VIENNA (Reuters) -Tens of thousands of people, many of them far-right supporters, protested in Vienna on Saturday against coronavirus restrictions a day after Austria’s government announced a new lockdown and said vaccines would be made compulsory next year.
Whistling, blowing horns and banging drums, crowds streamed into Heroes’ Square in front of the Hofburg, the former imperial palace in central Vienna, in the early afternoon, one of several protest locations.
Many demonstrators waved Austrian flags and carried signs with slogans such as “no to vaccination”, “enough is enough” or “down with the fascist dictatorship”.
By mid-afternoon the crowds had swelled to roughly 35,000 people, according to the police, and were marching down Vienna’s inner ring road before heading back towards the Hofburg.
A police spokesman said there had been fewer than 10 arrests, for breaches of coronavirus restrictions and the ban on Nazi symbols.
Roughly 66% of Austria’s population is fully vaccinated against COVID-19, one of the lowest rates in western Europe.
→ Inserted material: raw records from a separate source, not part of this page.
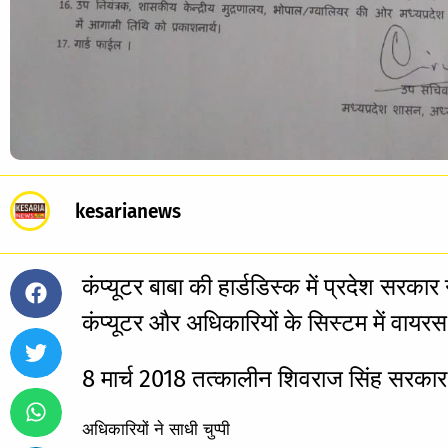
kesarianews
कंप्यूटर बाबा की हार्डडिस्क में प्रदेश सर
कंप्यूटर और अधिकारियों के सिस्टम में वाय
8 मार्च 2018 तत्कालीन शिवराज सिंह सरका
अधिकारियों ने साधी चुप्पी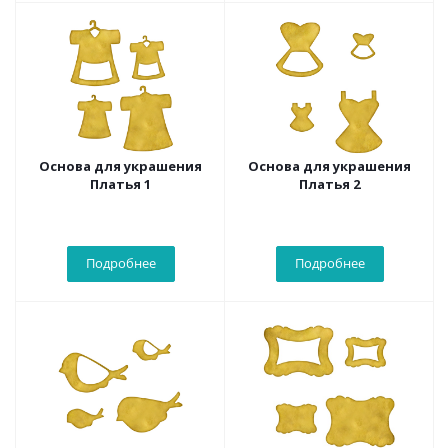
Основа для украшения
Основа для украшения
Платья 1
Платья 2
Подробнее
Подробнее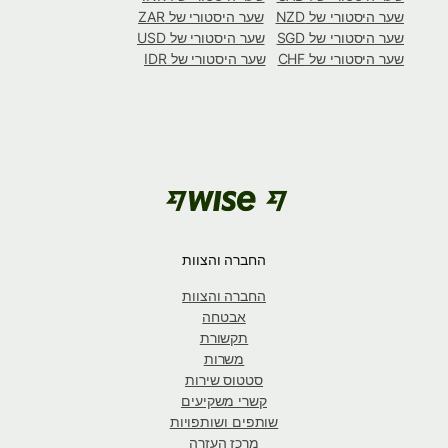
שער היסטורי של NZD
שער היסטורי של ZAR
שער היסטורי של SGD
שער היסטורי של USD
שער היסטורי של CHF
שער היסטורי של IDR
החברה והצוות
החברה והצוות
אבטחה
תקשורת
משרות
סטטוס שירות
קשרי משקיעים
שותפים ושותפויות
מרכז העזרה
Many Austrians are sceptical about vaccines, a view encouraged by the far-right Freedom Party, the third-biggest in parliament.
With daily infections still setting records even after a lockdown was imposed on the unvaccinated this week, the government said on Friday it would reintroduce a lockdown https://www.reuters.com/world/europe/austria-reimposes-full-lockdown-makes-vaccination-compulsory-2021-11-19 on Monday and make it compulsory to get vaccinated as of Feb. 1.
The Freedom Party (FPO) and other vaccine-critical groups had already been planning a show of force in Vienna on Saturday before Friday’s announcement, which prompted FPO leader Herbert Kickl to respond that “As of today, Austria is a dictatorship”.
Kickl could not attend because he has caught COVID-19.
“We are not in favour of our government’s measures,” said one protester, who was part of a group wearing tin foil on their heads and brandishing toilet brushes. Like most protesters who spoke to the media, they declined to give their names, though the mood was festive.